The problem
One range is to be output from the listing below, exactly as written: the line with "Murcie confirme l’intérêt" to the line with "pas être suivi.", both kept.

Material for this task
>>>>
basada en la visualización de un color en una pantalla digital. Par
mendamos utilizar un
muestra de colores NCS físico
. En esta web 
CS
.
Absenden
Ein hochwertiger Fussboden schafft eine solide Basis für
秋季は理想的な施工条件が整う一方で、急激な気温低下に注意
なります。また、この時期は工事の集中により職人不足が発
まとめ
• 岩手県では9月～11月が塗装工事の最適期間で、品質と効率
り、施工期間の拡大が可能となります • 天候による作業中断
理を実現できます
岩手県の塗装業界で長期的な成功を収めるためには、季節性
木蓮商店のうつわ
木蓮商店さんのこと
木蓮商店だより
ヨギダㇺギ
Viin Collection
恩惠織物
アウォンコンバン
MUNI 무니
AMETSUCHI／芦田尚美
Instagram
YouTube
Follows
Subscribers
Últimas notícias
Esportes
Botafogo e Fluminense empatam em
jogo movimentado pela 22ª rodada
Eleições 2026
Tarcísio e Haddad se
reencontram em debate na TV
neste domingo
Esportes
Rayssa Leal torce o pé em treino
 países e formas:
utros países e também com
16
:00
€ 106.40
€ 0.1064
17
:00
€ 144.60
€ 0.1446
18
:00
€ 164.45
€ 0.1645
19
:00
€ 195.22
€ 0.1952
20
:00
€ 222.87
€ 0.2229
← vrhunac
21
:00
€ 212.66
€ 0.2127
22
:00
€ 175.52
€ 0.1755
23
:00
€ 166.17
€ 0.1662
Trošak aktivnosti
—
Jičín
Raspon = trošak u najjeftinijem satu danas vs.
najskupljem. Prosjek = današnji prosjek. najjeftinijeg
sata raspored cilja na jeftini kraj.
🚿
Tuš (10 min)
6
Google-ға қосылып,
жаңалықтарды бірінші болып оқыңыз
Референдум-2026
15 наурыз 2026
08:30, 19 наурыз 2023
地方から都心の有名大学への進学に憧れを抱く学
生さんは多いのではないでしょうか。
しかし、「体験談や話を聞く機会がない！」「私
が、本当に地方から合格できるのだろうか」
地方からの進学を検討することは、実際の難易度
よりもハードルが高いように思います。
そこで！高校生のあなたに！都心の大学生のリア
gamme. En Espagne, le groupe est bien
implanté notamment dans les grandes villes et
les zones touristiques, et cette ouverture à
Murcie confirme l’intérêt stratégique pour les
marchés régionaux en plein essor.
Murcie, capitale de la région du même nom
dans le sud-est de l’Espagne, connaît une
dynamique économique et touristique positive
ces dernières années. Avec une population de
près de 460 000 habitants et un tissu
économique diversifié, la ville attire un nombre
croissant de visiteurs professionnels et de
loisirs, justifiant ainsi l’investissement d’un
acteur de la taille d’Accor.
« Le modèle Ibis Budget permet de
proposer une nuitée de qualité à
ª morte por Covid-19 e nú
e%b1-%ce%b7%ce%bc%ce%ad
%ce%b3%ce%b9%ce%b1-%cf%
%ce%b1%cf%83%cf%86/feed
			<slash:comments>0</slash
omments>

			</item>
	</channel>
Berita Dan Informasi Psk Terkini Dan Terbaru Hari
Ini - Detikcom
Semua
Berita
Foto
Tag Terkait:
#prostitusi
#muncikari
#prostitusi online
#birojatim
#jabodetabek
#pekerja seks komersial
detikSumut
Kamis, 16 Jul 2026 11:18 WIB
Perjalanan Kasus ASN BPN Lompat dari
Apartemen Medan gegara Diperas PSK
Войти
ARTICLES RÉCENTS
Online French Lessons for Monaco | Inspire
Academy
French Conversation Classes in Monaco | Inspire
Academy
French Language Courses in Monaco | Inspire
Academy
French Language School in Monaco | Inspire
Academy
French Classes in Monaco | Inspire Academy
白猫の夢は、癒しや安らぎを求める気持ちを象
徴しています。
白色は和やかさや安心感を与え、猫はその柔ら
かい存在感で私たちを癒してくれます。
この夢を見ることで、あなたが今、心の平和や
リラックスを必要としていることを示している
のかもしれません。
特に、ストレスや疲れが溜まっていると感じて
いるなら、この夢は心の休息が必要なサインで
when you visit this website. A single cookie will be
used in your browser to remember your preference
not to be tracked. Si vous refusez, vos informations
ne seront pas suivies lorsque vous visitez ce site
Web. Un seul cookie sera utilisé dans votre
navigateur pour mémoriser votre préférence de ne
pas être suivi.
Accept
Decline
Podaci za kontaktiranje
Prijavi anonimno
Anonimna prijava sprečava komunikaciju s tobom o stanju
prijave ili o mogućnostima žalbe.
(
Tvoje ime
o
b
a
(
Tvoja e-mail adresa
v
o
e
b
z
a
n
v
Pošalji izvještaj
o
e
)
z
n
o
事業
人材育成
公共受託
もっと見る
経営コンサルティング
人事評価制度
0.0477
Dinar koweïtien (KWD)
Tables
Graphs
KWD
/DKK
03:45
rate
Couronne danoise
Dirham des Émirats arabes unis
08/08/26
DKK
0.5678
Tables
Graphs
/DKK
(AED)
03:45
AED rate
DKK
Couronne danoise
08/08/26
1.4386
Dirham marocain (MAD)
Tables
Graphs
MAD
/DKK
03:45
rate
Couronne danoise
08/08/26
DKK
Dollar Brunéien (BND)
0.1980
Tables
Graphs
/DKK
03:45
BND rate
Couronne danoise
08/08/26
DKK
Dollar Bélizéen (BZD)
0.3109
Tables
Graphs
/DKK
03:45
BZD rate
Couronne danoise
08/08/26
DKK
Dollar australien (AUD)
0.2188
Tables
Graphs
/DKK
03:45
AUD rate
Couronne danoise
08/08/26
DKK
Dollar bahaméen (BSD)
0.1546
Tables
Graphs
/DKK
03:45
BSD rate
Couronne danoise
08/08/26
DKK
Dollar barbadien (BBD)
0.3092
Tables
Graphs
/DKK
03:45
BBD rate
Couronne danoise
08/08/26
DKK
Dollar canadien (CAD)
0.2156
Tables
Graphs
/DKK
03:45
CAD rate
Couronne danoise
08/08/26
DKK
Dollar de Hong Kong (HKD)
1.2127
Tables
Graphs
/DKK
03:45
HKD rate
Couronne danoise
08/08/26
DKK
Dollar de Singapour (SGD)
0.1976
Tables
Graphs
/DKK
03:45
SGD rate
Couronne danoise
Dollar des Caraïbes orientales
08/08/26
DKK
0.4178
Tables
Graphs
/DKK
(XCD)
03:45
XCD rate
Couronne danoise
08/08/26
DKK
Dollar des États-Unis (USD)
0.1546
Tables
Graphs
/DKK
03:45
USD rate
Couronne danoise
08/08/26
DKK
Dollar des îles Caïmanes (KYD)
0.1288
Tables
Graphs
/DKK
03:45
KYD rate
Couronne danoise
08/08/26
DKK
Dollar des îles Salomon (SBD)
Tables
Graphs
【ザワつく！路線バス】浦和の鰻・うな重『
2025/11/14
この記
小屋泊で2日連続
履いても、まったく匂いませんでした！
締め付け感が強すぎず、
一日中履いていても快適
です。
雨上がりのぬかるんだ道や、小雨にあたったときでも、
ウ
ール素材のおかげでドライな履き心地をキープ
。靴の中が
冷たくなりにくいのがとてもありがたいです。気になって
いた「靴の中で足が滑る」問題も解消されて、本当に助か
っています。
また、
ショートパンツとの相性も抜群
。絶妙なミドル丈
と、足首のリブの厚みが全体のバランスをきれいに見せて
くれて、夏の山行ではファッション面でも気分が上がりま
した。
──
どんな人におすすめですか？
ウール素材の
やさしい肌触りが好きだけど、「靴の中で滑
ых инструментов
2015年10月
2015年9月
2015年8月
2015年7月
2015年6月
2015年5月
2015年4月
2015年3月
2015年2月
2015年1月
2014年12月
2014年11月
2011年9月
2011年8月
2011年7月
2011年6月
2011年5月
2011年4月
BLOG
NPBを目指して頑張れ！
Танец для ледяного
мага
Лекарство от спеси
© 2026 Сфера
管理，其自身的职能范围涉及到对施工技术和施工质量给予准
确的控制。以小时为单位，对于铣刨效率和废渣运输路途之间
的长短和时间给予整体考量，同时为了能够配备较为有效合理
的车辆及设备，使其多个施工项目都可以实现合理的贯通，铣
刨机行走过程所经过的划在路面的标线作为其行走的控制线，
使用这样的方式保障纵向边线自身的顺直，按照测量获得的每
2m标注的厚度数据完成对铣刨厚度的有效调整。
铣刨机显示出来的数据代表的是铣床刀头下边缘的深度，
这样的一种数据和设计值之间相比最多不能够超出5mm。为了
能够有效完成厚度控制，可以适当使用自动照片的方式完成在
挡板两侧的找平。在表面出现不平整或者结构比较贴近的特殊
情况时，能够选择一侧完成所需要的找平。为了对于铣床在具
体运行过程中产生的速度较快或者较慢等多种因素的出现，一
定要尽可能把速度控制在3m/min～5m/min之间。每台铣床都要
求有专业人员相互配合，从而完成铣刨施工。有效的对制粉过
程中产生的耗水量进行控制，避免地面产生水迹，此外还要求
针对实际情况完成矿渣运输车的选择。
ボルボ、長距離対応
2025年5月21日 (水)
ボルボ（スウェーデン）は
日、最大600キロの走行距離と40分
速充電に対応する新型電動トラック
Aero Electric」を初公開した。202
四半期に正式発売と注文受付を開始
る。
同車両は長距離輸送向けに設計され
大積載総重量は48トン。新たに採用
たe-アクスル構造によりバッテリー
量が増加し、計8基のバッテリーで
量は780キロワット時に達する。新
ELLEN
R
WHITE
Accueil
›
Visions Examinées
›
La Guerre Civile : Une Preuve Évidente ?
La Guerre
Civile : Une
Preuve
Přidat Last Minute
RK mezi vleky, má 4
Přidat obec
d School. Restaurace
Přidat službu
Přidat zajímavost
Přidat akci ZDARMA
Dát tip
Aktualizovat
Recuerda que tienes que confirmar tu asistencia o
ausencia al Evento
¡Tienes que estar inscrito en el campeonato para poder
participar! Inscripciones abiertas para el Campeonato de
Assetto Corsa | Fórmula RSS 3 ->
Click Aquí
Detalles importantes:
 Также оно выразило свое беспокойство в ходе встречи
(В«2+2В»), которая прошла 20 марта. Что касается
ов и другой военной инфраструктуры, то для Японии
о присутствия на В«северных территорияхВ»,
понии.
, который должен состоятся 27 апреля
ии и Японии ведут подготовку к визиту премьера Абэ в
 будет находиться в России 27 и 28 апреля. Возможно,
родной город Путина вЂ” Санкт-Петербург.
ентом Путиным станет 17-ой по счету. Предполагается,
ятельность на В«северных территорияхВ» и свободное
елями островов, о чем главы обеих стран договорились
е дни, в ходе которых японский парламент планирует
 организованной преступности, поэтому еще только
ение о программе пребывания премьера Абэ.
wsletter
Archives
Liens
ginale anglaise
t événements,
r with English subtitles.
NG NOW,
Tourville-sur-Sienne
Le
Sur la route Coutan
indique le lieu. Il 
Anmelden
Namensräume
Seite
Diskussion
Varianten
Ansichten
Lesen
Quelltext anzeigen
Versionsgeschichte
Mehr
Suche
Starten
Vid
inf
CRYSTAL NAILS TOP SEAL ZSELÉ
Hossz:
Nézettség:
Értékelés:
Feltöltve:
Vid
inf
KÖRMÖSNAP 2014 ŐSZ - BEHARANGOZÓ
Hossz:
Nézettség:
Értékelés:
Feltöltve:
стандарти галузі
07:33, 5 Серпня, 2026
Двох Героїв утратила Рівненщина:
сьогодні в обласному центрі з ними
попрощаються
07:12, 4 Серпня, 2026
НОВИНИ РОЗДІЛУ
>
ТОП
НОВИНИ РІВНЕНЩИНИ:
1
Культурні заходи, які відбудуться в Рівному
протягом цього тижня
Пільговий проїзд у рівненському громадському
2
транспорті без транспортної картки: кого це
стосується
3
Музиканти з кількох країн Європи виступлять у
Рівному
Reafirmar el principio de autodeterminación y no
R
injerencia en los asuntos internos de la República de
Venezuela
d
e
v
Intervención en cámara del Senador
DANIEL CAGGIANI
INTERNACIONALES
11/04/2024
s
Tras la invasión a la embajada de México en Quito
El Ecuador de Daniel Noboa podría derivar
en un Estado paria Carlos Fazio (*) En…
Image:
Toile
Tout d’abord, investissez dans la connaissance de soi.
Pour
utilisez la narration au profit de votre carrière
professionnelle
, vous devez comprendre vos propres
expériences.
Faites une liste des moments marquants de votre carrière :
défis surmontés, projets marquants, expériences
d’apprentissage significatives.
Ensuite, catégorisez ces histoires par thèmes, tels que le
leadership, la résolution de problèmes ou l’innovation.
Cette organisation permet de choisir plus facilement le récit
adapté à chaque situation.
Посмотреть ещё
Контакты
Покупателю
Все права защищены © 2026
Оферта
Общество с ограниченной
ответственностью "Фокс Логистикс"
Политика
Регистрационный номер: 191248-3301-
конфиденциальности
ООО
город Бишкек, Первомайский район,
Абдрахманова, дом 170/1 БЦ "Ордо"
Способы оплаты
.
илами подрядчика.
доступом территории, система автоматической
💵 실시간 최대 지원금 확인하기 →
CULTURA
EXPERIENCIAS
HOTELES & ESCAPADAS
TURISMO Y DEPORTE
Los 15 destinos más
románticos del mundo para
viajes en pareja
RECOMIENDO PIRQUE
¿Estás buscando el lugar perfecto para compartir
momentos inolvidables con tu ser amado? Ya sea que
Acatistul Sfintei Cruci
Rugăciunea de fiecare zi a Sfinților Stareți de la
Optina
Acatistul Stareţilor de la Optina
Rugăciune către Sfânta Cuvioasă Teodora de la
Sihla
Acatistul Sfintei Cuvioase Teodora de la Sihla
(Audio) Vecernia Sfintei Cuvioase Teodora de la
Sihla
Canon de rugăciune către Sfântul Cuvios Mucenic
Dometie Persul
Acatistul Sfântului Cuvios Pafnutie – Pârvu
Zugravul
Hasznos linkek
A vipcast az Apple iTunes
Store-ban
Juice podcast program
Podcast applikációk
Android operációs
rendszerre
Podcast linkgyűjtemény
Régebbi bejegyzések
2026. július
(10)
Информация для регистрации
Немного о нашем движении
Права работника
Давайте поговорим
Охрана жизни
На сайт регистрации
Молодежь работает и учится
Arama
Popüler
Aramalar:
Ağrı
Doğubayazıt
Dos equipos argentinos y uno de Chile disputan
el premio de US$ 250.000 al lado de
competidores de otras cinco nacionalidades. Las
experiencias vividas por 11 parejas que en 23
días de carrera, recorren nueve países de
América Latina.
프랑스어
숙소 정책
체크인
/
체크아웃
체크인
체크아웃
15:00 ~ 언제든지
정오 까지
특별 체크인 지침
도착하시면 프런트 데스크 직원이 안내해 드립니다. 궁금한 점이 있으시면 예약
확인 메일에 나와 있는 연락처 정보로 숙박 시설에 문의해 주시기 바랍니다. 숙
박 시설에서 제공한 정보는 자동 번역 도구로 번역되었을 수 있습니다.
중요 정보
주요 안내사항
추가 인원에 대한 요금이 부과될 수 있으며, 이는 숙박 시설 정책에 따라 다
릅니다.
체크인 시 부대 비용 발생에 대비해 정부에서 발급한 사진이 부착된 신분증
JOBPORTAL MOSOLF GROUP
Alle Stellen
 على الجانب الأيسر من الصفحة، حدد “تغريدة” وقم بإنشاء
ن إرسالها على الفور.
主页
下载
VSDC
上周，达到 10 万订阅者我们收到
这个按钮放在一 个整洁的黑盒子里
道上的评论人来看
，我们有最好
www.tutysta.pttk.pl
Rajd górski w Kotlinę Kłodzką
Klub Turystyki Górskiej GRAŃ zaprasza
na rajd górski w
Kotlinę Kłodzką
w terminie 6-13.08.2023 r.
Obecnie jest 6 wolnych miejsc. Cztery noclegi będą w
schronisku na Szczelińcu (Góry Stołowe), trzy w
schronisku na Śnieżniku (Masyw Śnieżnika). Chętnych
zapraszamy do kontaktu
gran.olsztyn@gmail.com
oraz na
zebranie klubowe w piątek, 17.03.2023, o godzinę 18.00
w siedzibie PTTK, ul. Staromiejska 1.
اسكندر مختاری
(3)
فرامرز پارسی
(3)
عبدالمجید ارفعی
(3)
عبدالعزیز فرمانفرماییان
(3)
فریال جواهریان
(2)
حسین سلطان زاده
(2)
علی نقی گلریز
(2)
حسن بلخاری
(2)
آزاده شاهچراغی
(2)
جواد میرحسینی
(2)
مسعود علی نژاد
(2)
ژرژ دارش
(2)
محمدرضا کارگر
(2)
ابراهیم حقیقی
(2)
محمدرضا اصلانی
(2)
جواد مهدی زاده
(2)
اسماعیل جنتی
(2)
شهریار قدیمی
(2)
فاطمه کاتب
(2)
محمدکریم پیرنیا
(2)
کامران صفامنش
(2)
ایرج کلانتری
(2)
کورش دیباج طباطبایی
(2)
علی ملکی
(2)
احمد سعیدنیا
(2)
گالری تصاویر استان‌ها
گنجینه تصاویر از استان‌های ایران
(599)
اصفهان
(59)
<<<<
Answer for this exercise
Murcie confirme l’intérêt stratégique pour les
marchés régionaux en plein essor.
Murcie, capitale de la région du même nom
dans le sud-est de l’Espagne, connaît une
dynamique économique et touristique positive
ces dernières années. Avec une population de
près de 460 000 habitants et un tissu
économique diversifié, la ville attire un nombre
croissant de visiteurs professionnels et de
loisirs, justifiant ainsi l’investissement d’un
acteur de la taille d’Accor.
« Le modèle Ibis Budget permet de
proposer une nuitée de qualité à
ª morte por Covid-19 e nú
e%b1-%ce%b7%ce%bc%ce%ad
%ce%b3%ce%b9%ce%b1-%cf%
%ce%b1%cf%83%cf%86/feed
			<slash:comments>0</slash
omments>

			</item>
	</channel>
Berita Dan Informasi Psk Terkini Dan Terbaru Hari
Ini - Detikcom
Semua
Berita
Foto
Tag Terkait:
#prostitusi
#muncikari
#prostitusi online
#birojatim
#jabodetabek
#pekerja seks komersial
detikSumut
Kamis, 16 Jul 2026 11:18 WIB
Perjalanan Kasus ASN BPN Lompat dari
Apartemen Medan gegara Diperas PSK
Войти
ARTICLES RÉCENTS
Online French Lessons for Monaco | Inspire
Academy
French Conversation Classes in Monaco | Inspire
Academy
French Language Courses in Monaco | Inspire
Academy
French Language School in Monaco | Inspire
Academy
French Classes in Monaco | Inspire Academy
白猫の夢は、癒しや安らぎを求める気持ちを象
徴しています。
白色は和やかさや安心感を与え、猫はその柔ら
かい存在感で私たちを癒してくれます。
この夢を見ることで、あなたが今、心の平和や
リラックスを必要としていることを示している
のかもしれません。
特に、ストレスや疲れが溜まっていると感じて
いるなら、この夢は心の休息が必要なサインで
when you visit this website. A single cookie will be
used in your browser to remember your preference
not to be tracked. Si vous refusez, vos informations
ne seront pas suivies lorsque vous visitez ce site
Web. Un seul cookie sera utilisé dans votre
navigateur pour mémoriser votre préférence de ne
pas être suivi.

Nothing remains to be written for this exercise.